Langes Warten auf Regen
An der Pariser Warenterminbörse Euronext kostet eine Tonne Weizen aktuell rund 231 Euro. Zu Beginn des Ukraine-Kriegs schoss der Weizenpreis bis auf knapp 440 Euro in die Höhe, sinkt aber seit Mitte 2022 wieder. Anfang Juni führte der Dammbruch in der Ukraine und die damit verbundene Zerstörung von Anbauflächen wieder zu einem gewissen Preisanstieg.
Die heimischen Getreidebauern warteten heuer lange auf Regen. Von Herbst bis Mitte April war es in großen Teilen Österreichs äußerst trocken und überdurchschnittlich warm. "Beginnend mit ausgiebigen Niederschlägen hatten wir ab Mitte April großteils günstige Verhältnisse", sagte der Präsident der Landwirtschaftskammer Burgenland, Nikolaus Berlakovich. Dies sei positiv für Getreide in Ostösterreich gewesen. Bei sogenannten Herbstkulturen wie Zuckerrüben und Kürbis, die im Frühjahr angebaut und im Herbst geernteten werden, seien aufgrund "von problematische Anbau- und Auflaufbedingungen" geringere Erntemengen absehbar, so Berlakovich.

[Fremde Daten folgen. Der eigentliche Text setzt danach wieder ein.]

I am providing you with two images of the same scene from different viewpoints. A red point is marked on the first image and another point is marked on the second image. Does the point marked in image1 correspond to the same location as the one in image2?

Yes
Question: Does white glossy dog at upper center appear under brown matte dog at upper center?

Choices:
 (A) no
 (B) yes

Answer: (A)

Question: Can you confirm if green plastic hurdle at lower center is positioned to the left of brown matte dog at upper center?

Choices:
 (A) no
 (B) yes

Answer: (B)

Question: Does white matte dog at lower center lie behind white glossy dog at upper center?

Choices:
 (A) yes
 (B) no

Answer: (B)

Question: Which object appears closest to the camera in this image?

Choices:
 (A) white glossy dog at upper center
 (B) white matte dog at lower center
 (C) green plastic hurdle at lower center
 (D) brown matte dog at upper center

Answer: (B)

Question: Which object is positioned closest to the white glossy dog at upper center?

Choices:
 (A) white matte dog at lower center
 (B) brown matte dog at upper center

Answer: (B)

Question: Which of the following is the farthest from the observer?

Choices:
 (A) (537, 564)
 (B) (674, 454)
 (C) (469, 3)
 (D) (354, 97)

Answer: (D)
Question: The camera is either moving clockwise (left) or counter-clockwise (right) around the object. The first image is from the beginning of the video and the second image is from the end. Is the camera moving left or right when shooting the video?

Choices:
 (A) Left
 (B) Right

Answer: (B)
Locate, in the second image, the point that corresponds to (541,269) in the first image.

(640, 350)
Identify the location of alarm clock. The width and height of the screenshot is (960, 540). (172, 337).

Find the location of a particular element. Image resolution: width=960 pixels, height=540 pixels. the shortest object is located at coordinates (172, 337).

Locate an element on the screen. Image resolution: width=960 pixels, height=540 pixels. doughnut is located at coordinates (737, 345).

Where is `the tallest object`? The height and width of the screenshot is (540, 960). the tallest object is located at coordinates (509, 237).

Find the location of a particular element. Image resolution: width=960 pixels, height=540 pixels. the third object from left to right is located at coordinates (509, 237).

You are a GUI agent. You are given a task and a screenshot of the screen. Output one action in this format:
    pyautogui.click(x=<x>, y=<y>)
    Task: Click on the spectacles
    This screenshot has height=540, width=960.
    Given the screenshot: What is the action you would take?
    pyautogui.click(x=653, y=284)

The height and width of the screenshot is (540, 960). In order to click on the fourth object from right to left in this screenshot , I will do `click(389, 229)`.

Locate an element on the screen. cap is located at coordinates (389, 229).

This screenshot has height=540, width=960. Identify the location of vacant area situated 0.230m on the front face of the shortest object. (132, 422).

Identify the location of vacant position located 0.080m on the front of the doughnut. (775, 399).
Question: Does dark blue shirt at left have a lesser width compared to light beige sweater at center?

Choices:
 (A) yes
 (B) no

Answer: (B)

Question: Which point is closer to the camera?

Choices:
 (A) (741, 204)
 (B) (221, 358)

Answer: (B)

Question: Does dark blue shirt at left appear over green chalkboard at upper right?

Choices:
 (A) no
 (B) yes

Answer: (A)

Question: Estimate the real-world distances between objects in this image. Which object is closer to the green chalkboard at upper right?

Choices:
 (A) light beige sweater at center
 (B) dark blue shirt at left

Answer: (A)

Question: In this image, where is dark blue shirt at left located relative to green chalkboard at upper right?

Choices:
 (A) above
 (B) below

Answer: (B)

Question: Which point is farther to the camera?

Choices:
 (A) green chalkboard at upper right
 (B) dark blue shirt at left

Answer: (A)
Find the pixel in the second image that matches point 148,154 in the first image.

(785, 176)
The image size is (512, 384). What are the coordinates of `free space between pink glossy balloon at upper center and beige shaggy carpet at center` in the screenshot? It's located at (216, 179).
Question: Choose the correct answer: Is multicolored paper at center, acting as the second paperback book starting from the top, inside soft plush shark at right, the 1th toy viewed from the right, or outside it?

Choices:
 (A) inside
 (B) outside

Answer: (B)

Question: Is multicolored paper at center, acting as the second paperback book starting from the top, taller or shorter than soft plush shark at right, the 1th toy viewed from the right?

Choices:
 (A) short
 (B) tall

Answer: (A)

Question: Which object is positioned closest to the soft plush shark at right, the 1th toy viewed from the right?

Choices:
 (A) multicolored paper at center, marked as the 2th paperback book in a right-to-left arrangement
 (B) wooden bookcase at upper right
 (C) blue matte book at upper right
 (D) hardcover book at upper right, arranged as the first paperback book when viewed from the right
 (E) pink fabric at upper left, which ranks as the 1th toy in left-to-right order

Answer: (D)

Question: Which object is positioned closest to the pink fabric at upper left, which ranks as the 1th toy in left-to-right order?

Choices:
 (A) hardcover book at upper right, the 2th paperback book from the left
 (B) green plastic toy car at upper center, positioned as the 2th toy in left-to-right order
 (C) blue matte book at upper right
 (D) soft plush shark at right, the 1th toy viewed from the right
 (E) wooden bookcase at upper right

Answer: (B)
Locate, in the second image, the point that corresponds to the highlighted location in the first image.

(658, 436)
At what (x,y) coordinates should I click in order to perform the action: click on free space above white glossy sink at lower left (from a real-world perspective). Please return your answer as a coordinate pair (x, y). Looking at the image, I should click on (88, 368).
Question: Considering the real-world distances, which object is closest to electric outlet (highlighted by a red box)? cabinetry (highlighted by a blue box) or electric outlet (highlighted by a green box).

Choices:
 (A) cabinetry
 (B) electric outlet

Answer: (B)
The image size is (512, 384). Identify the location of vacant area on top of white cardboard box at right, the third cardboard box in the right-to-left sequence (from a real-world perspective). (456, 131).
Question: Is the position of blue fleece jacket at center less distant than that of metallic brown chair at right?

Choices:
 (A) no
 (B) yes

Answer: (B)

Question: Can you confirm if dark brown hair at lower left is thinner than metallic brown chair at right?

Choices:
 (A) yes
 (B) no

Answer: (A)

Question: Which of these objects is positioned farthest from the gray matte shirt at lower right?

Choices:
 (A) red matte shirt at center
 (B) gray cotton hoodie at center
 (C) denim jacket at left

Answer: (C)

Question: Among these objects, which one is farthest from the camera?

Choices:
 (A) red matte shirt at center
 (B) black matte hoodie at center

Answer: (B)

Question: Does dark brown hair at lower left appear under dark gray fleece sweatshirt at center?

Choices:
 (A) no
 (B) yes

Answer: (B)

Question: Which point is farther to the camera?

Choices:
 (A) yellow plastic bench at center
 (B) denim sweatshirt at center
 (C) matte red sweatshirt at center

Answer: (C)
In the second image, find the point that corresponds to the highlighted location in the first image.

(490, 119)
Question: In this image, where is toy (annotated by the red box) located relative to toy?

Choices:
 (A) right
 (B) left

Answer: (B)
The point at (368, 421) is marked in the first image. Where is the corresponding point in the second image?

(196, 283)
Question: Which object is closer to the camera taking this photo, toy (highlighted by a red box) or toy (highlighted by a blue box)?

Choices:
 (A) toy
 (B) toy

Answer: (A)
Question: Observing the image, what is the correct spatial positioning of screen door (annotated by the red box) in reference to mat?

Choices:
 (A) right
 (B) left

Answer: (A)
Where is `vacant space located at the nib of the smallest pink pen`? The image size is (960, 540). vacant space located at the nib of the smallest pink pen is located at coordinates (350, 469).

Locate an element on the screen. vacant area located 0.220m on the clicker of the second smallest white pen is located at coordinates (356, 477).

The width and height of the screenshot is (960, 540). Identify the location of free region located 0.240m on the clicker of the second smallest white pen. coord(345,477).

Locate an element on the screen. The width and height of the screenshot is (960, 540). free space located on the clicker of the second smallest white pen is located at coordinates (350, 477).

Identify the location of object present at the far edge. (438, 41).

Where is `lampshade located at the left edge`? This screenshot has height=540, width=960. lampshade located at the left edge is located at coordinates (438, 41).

Getreideanbaufläche sinkt leicht
Die Getreideanbaufläche beträgt heuer 520.00 Hektar, ein Minus von 2 Prozent gegenüber 2022 und ein Minus von 3,7 Prozent gegenüber dem fünfjährigen Schnitt. Weniger angebaut haben die Bauern vor allem Dinkel, Sommergerste und Ölkürbis. Auch die Soja-Anbaufläche wurde nach einem Rekordhoch im letzten Jahr um 6800 Hektar auf 86.100 Hektar reduziert.
In der heute präsentierten Ernteprognose für 2023 werden folgende Mengenveränderungen im Vergleich zum Fünf-Jahres-Durchschnitt erwartet: Weichweizen inklusive Dinkel (+5,3 Prozent), Hartweizen (+37,7 Prozent), Roggen (+9,9 Prozent), Wintergerste (+1,7 Prozent), Sommergerste (-13,9 Prozent), Hafer (-5,2 Prozent) und Triticale (+5,9 Prozent). Neben den Getreidekulturen wird bei Raps ein Mengenminus gegenüber dem fünfjährigen Schnitt von 14,6 Prozent und bei Körnererbse ein Plus von 44,4 Prozent erwartet.